While it hired several wealth managers from Silicon Valley Bank and First Republic Bank last year as part of its strategy to grow more in Boston and East Massachusetts areas, Mhatre said the bank reduced its workforce during the quarter and had to pay off $7 million in severance charges.
David Rosato, Berkshire’s chief financial officer, said the severance charges were due to the bank pursuing efficiency improvements while reinvesting in front-line, revenue-generating teams.
Part of its expense management strategy is reducing its current 96 branches between now and 2026. In 2023, the bank closed down four branches and exited two office buildings.
“Most of the branch networks, in two or three years down the line, it’s gonna be fewer branches that will be more automated, more digitized, and more advisory type of business. We can’t give a number, but it will be more consolidated, and we’ve done that in the last three years, we’re down about 20 to 25 branches. So we will continue to look at options,” Mhatre said.

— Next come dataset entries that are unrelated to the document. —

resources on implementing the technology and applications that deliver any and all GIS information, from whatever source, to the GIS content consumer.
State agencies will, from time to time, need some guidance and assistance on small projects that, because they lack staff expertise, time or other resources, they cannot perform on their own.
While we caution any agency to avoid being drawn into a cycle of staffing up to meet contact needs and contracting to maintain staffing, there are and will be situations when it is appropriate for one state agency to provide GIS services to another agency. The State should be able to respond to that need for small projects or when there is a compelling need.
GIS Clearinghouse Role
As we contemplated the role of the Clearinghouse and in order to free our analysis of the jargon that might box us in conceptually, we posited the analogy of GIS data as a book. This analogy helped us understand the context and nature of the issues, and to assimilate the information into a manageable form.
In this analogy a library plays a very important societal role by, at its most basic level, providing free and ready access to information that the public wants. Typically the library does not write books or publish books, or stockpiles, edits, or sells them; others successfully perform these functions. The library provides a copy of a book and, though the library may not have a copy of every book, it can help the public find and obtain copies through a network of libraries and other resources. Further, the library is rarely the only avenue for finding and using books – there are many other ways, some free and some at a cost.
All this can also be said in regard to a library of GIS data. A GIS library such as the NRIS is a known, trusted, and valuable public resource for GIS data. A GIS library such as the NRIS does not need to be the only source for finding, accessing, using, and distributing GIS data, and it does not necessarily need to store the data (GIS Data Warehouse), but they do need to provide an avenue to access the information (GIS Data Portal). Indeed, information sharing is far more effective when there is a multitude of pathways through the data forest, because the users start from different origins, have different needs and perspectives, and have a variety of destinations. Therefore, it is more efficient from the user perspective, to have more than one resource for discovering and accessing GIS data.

The bank’s non-interest expense went up by 2 percent quarter on quarter on employee severance payments and a drag in costs for its online banking technology.

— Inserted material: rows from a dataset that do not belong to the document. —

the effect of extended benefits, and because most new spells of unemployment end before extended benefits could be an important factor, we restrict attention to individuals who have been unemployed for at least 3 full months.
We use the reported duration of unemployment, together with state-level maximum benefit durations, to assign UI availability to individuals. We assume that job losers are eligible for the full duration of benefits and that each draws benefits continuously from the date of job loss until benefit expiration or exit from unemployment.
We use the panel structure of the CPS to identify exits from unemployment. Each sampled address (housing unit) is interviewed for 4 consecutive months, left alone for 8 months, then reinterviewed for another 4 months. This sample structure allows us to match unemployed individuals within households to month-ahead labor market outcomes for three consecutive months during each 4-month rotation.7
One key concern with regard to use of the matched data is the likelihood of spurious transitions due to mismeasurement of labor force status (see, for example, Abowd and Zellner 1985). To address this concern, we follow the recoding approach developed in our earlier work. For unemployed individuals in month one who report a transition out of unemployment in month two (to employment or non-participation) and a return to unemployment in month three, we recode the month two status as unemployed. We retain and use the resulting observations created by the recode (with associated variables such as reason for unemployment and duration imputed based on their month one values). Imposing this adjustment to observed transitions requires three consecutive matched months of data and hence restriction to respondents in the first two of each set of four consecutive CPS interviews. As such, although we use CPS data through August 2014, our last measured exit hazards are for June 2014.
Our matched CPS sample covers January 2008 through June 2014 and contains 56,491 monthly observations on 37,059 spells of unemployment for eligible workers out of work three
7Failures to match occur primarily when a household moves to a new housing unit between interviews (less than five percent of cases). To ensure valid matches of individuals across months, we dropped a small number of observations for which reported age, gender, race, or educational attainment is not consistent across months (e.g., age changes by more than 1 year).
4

Net interest income was lower, ending at $88.4 million from $90.3 million in the third quarter as the 30-basis-point jump in cost of deposits highly influenced the income over the 9-basis-point increase in loan yields.
The bank’s deposits grew to $10.6 billion from $9.9 billion last quarter, due to an increase in money market and time deposits. Total loans were up to $9.04 billion, from $8.9 billion, due to the increases in commercial real estate and residential mortgage loans.
The bank reported it reduced both its non-performing loans and net charge-offs – loans in non-paying status – and increased its provision and allowance for credit losses. The bank said it has 3.9 percent of its class B office loan portfolio in criticized status, meaning a borrower is showing weakness in repayment ability, worth around $6 million.
For this year’s outlook, factoring in the anticipated interest rate cuts by the Federal Reserve, Berkshire is projecting for its loan book to be $9.5 billion to $9.7 billion while deposits may slightly decrease to between $10.2 billion and $10.3 billion.
The bank said it set aside $40 million in funds for share repurchases in 2024.